Metade dos anos noventa. O ator e apresentador Sérgio Mallandro está falido. Já fez filme com Xuxa, foi âncora de Sílvio Santos, mas está falido. Estou quebrado – ele diz aos vizinhos, sem ânimo para fazer os seus bordões gluglu, yeeeiyeeei ou raaah. Parece que deu um salto bem maior do que as pernas compridas. E assiste, ao lado da vizinhança, a chegada sucessiva dos credores e seus representantes.
O homem da luz desliga a luz da casa. O da água, a água. Há um fila de oficiais de justiça para notificá-lo de que perderá todos os bens. Um dos oficiais vem buscar o carro. Quando reconhece o ator, começa a chorar. É a primeira vez que chora no serviço. Mallandro se surpreende e quer saber por quê.
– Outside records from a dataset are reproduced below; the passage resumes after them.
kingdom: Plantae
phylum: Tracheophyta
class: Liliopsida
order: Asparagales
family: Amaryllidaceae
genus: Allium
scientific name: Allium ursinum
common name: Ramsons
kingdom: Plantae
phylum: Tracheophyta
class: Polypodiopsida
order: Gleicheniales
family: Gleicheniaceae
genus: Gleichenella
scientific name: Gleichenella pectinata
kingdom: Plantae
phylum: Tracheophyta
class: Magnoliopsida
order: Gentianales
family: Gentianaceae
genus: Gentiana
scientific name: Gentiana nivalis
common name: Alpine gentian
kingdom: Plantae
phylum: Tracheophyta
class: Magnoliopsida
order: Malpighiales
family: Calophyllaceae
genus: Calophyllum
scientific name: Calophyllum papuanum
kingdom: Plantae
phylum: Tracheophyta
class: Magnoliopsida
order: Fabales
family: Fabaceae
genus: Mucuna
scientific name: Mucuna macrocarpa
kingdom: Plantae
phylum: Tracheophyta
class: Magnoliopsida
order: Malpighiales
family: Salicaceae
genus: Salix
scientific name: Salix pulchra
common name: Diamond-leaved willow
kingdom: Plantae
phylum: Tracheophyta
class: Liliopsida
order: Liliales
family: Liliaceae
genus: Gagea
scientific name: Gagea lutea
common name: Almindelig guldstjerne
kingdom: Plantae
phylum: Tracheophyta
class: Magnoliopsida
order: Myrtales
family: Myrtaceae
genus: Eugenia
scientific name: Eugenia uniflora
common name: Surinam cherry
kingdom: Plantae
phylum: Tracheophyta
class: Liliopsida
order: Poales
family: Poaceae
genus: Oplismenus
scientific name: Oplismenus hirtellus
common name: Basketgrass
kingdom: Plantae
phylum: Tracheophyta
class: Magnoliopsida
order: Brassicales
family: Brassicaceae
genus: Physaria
O homem explica que o filho está doente. Moléstia incurável, já internado no hospital, morrendo. O menino é fã do ator e costuma explodir em risadas, quando ouve gluglu, yeeeiyeeei ou raaah. O pai agora não sabe o que fazer. Mallandro deixa a apatia, entra na casa penhorada e retorna com uma foto sorrindo como se não tivesse dívidas. Ele a autografa de forma personalizada e diz ao homem que deve cumprir o seu trabalho, portanto notifique logo e corra ao hospital para presentear o filho.
Abraçam-se. O oficial de justiça dá meia-volta e suas lágrimas já têm outra cor. Lamacentas estão as do Mallandro. Nessa hora, ele pensa em seus dois filhos, que estão saudáveis, e moram com a mãe, na Inglaterra. Não está podendo mandar dinheiro para eles, mas conclui que aquilo não é um problema e, sim, um obstáculo. Que tudo na vida é um obstáculo, diante do único problema, este do Oficial de Justiça.
Se você não se emocionou com a história, das duas uma: eu não a contei direito, ou considera chulo o humor que não seja inglês e de bordões como gluglu, yeeeiyeeei, raaah. Penso que isso é um obstáculo, mas, expandido para outros preconceitos, pode até ser um problema.